◆ Brief: Edit the part of the text on asteroid sizes that opens with the words containing "Ceres has a" and closes with "the total mass.", changing "mass" to "weight" throughout.

◆ Excerpted text:
----

Ceres is about 600 miles (1000 km) in diameter
Several dozen asteroids a few hundred miles in diameter
Hundreds that are tens of miles in diameter
Thousands that are a few miles in diameter
Tens of thousands that are a significant fraction of a mile in diameter
Hundreds of thousands that are a small fraction of a mile in diameter
Millions of still smaller pieces of rock and metal in the ‘asteroid belt’ and environs.
Ceres has a certain mass.
An asteroid 60 miles across is 1/10th the size of Ceres, and 1/1000th the volume of Ceres, and if made of similar materials, 1/1000th the mass of Ceres. Therefore, you would need hundreds of asteroids of that size range to make a significant mass. The actual number is substantially less, so such asteroids only make up about 10 to 15% of the total mass.
An asteroid 6 miles in diameter has 1/100th the diameter, and 1/millionth of the volume and mass of Ceres, so you would need hundreds of thousands of them to make a substantial mass, but there are only a few thousands in that size range, so only about 1/10th% of the mass of the asteroids in that size range.
Ceres has half the mass of the entire asteroid belt.
The asteroids a few hundreds of miles, to many dozens of miles in size, but smaller than Ceres, have about 80% of the rest of the mass.
Asteroids a few tens of miles have most of the rest of that mass, and asteroids only a few miles in diameter or smaller make up only 1/10th% of the asteroid belt mass.
Earth Impact Effects / Probabilities
Because the smaller asteroids are far more numerous, and have far more varied orbits (many are pieces broken off of bigger ones by collisions), they can run into us more often. If a middling small one, five to ten miles in diameter, ran into us, things might be very tough locally, and fairly tough globally for a while, but it wouldn't be a big deal for life on the Earth, in the long run. In fact, asteroids that size run into us every few tens of millions of years, so if it was a big deal, we might not be hear to worry about it. On the other hand, if a really big one (several tens of miles across or larger) ran into the Earth, all life on Earth would be destroyed. Fortunately, since these larger asteroids are much less common, we probably haven't run into one in over four billion years, and probably won't run into another one anytime soon, either.

----

◆ Exercise data:
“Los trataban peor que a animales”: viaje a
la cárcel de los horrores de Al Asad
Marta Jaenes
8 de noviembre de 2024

----

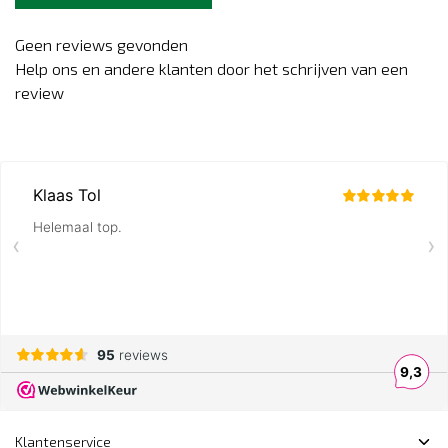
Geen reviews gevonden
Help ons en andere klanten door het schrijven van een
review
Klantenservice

----

◆ Written response:
Ceres has a certain weight.
An asteroid 60 miles across is 1/10th the size of Ceres, and 1/1000th the volume of Ceres, and if made of similar materials, 1/1000th the weight of Ceres. Therefore, you would need hundreds of asteroids of that size range to make a significant weight. The actual number is substantially less, so such asteroids only make up about 10 to 15% of the total weight.